No canto do escritório,
acumulo cartas quaisquer
que escrevo, pretendendo
um dia mandar-te.
Não sei para onde tu foste.
E meus livros? as traças
estão a se fartar.
O café vai esfriar,
vou fumar meu último cigarro
e permacerei aqui, cá como estou.
Se um dia voltares, só me
traga um pouco de amor
e um prato quente de sopa.

-Só amor não enche barriga.

Flor de Moraes

[Piano Bar - Engenheiros do Hawaii]

[estou entrando em conflito com meus pseudos, meus eus, parte que eu queria ser, parte que eu sou, parte que eu nunca serei. Além disso, entrei em conflito armado em campo minado com a sua presença, não porque ela me encomoda, mas porque ela nunca está aqui. Conflitos indesejados, imprevistos e necessários (quem sabe?) Pode me ajudar? Não? Então tá, eu me viro bem sozinha]

quinta-feira, 2 de abril de 2009

Introversão


Sim, eu sou uma ilha, e quero ser uma ilhota que mal pode ser vista no mapa, de preferência que nem apareça por lá. Sim, quero ser uma pequena porção de terra rodeada do vasto mar. Não quero pontes, nem hotéis, nem civilização e nem turistas. Não quero que me visitem, não quero que me explorem, não quero que me toquem. Me deixem aqui, como estrela virgem. Ainda assim carregarei minha parcela rica de "coisa" terrestre e marítima. Quero que saiba do apreço por você do outro lado do continente me mandando mensagens em garrafas que eu nunca ousei jogar fora. Eu guardo tudo que me deste até agora.
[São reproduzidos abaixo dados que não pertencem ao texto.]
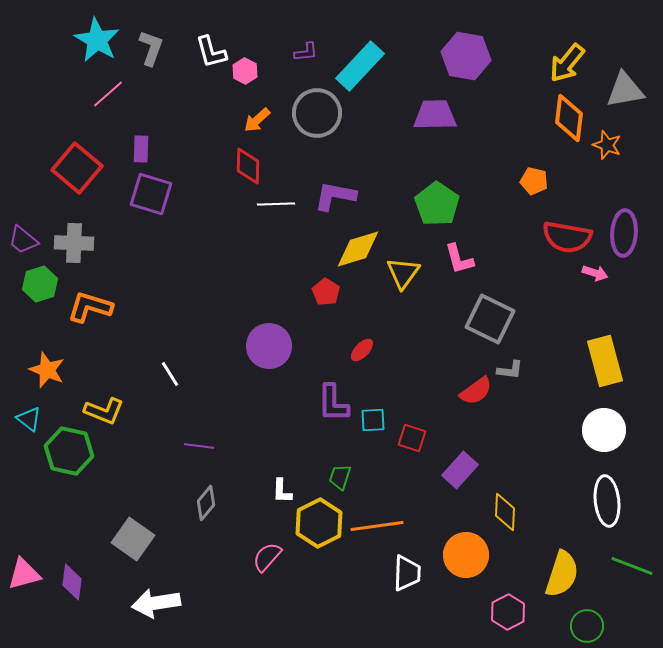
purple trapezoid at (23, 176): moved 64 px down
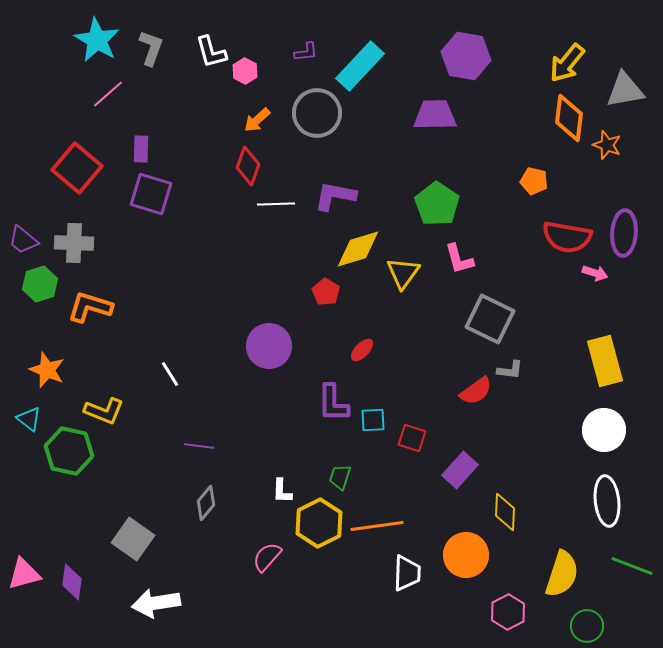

Além disso, por mais pequena, insignificante e pobre que seja, sou uma espécie de tesouro perdido na extensão do seu universo tão rico, tão vasto e tão solitário.

Porque quanto mais pequena, mais perto estou de mim, e você, que sempre ocupou grandes territórios, não pode sequer se encontrar numa conchinha largada na areia d'alguma praia civilizada.

Laura Santos

[Brothers on a hotel bed - Death Cab for Cutie]

quarta-feira, 1 de abril de 2009

De A a Z

Antes
brilhasse naquele
canto
da nossa casa agora escura a
esperança que
foi embora contigo naquela
gentil tarde do verão que,
honestamente, eu não esqueci, eu
inventei, criei e
joguei meus sonhos
lindos nas suas frias
mãos, suas
nuas mãos que
operavam-me a alma
pobre e pequena e
que agora chora sua ausência
ridícula,
solitária,
tinhosa e que
umedece-me os olhos
vidrados na sua foto ao lado da
xícara de café frio e que agora
zomba desse meu papel de amante tolo.